------ Passage provided ------

Auschwitz survivor’s advice as relevent now as it was then
OPINION: Fred Silberstein was about as impressive a man as I’ve met.
He had been 14 when he was shipped to the Auschwitz camp during World War II but avoided the death chambers, where most children were immediately sent.
The strapping lad had lied about his age so he could be put to manual labour.
Silberstein later testified at the Nuremberg war crime hearings, a survivor not only of the mundane horrors of camp life but also the inhuman attentions of medical eugenics experimentalist Josef Mengele, who often operated without anaesthetic.
So he’d suffered. Extravagantly. A migrant New Zealander, he visited Invercargill partly for a Holocaust exhibition at the Southland Museum and Art Gallery and partly to have a couple of talks to some secondary school students.
I guess I looked to him for wisdom. That might have been unreasonable because it presupposes that suffering makes people wise, and I’m not at all sure about that any more.
I noticed he still had his camp identification number crudely tattooed into his forearm, and asked how he felt when he saw young New Zealanders sporting freshly-acquired swastika tattoos.
He said he felt sorry for their ignorance. There was no sneer to it. He really did sound sorry.
I asked how The Southland Times should react to a local conspiracy theorist who had been sending letters to the editor insisting, among other things, that the Holocaust was essentially a myth.
Don’t suppress it, Silberstein said. That would give such talk spurious glamour as “The Story They Won’t Print’’.
No, he said, bring lies into the sunlight, expose them to the scrutiny of truth and proof, and they will wither.
I clung to that message, as a journalist would.
But increasingly I wonder how Silberstein, who died in 2009, would react to the blizzard of disinformation assailing life in 2024.
So many people around us (but not ourselves, right?) rely on silos of information, stocked high with reassurances that we are correct in our thinking and instantly discounting or distorting, rather than disproving, information that might for a moment suggest otherwise.
It’s Anzac Day soon, a commemoration taking place while, elsewhere, the nightmares in the Ukraine and Middle East are playing out, and the United States election campaign is increasingly looking as though it will be a monumentally important test of the potency of tribalism, ignorance and mendacity.
The words that resonate so strongly in the Anzac tradition, “Lest we forget’’, still hold true. But we need to do more than cherish and uphold our beliefs. We need to keep informing them, which can only happen if we keep them open to challenges.
That sunlight Silberstein talked about should be applied to test our own views, not just those of others.

------ Data for review ------

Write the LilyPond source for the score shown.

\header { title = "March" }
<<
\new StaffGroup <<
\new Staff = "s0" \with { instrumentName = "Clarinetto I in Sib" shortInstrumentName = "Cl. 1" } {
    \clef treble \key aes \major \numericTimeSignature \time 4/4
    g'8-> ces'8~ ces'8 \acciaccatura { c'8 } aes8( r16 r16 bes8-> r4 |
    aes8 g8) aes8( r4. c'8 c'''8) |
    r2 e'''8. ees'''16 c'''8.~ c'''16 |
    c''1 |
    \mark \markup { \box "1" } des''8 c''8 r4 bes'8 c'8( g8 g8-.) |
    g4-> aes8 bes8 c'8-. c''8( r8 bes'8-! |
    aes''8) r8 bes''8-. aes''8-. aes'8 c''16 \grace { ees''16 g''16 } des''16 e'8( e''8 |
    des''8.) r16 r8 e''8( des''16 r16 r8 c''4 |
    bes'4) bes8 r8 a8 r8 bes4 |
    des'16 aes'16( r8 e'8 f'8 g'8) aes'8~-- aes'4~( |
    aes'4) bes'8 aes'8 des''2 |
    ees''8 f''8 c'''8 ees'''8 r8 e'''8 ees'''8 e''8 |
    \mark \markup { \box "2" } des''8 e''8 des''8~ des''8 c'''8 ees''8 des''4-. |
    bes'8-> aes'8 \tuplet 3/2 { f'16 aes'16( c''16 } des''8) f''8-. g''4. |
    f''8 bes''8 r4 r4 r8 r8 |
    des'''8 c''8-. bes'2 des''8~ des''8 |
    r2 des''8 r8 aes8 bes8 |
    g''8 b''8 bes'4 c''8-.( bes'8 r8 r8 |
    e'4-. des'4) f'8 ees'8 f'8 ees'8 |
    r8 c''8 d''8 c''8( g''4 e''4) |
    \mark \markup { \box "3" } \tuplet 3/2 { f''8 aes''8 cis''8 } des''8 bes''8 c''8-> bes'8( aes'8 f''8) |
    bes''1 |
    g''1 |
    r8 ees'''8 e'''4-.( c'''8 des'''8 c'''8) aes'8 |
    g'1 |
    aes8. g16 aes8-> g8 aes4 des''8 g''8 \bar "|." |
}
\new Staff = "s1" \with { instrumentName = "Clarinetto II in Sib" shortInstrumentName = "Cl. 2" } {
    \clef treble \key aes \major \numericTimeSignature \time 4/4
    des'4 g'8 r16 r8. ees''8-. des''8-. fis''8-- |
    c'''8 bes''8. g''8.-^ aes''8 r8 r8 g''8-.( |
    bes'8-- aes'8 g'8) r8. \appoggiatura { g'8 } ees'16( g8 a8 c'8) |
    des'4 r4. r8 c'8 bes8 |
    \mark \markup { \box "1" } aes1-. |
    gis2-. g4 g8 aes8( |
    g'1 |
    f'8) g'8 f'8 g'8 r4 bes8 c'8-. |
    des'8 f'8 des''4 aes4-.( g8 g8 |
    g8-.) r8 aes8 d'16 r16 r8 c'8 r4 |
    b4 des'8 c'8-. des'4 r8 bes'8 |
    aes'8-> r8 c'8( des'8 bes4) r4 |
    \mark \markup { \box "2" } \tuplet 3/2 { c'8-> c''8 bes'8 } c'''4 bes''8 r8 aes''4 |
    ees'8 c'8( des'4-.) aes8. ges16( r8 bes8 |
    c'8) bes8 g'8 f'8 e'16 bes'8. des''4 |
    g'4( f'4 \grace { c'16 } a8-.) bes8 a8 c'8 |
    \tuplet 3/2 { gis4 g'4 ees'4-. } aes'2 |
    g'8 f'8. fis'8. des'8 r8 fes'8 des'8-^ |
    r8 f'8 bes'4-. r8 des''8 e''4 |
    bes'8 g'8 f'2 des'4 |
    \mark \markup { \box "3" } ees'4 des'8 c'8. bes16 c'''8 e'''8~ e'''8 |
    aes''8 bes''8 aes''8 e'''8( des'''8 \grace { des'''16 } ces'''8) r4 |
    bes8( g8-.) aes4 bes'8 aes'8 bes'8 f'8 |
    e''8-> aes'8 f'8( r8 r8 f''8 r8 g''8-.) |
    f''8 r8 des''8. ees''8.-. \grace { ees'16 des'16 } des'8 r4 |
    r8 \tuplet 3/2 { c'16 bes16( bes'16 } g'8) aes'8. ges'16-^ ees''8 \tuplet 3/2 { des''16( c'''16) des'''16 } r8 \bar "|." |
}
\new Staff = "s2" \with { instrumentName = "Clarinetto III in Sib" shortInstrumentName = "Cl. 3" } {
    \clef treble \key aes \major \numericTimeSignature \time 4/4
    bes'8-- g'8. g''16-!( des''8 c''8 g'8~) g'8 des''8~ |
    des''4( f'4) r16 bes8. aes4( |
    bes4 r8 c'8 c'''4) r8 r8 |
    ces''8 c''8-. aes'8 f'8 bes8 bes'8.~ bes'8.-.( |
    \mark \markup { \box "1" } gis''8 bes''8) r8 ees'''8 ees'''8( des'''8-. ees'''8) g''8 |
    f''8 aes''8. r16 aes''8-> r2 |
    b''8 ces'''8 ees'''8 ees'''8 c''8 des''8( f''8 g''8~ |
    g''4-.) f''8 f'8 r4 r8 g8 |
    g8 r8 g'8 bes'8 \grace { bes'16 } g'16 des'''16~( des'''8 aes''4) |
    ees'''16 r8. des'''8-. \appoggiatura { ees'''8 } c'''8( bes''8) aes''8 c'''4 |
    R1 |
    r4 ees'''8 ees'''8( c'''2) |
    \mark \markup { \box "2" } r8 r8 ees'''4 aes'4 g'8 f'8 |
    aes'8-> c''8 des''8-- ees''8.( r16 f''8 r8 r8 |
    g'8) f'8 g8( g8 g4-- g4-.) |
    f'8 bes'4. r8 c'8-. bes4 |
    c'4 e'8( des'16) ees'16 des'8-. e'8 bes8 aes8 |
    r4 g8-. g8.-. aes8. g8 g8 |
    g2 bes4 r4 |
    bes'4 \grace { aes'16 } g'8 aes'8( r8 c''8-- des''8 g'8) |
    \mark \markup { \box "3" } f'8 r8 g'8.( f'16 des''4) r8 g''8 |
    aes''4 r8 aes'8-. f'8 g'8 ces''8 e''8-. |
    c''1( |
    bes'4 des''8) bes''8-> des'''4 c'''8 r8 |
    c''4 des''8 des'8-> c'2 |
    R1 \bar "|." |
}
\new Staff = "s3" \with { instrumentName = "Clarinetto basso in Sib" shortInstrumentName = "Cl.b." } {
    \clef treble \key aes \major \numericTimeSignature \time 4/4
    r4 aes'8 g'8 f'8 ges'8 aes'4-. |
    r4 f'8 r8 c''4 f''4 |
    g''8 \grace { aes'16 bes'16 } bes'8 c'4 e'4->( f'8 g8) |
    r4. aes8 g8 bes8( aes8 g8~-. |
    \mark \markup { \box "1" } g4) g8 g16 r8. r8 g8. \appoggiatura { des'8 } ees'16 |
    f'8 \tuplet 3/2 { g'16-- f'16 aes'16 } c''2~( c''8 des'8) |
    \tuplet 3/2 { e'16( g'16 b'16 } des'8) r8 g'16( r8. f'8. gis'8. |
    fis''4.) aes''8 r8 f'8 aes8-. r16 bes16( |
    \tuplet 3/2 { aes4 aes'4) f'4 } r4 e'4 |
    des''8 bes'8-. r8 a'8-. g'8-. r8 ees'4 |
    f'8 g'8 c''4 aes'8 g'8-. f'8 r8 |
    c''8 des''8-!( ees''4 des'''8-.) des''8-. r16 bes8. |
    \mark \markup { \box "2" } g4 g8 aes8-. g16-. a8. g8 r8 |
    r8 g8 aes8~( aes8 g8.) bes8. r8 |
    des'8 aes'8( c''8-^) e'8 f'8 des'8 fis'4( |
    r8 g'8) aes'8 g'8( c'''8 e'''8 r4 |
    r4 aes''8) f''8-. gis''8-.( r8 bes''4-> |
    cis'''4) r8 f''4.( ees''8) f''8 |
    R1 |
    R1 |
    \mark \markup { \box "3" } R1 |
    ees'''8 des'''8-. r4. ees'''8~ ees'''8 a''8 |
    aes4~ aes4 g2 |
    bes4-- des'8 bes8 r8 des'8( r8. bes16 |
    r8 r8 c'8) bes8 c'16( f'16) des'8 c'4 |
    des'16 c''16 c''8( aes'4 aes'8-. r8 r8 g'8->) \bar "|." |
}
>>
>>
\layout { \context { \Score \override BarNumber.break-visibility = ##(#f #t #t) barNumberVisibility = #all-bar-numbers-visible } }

------

* Exercise brief: In the opinion piece about Fred Silberstein, copy out the stretch from "It’s Anzac Day" through "open to challenges.".

* Answer space:
It’s Anzac Day soon, a commemoration taking place while, elsewhere, the nightmares in the Ukraine and Middle East are playing out, and the United States election campaign is increasingly looking as though it will be a monumentally important test of the potency of tribalism, ignorance and mendacity.
The words that resonate so strongly in the Anzac tradition, “Lest we forget’’, still hold true. But we need to do more than cherish and uphold our beliefs. We need to keep informing them, which can only happen if we keep them open to challenges.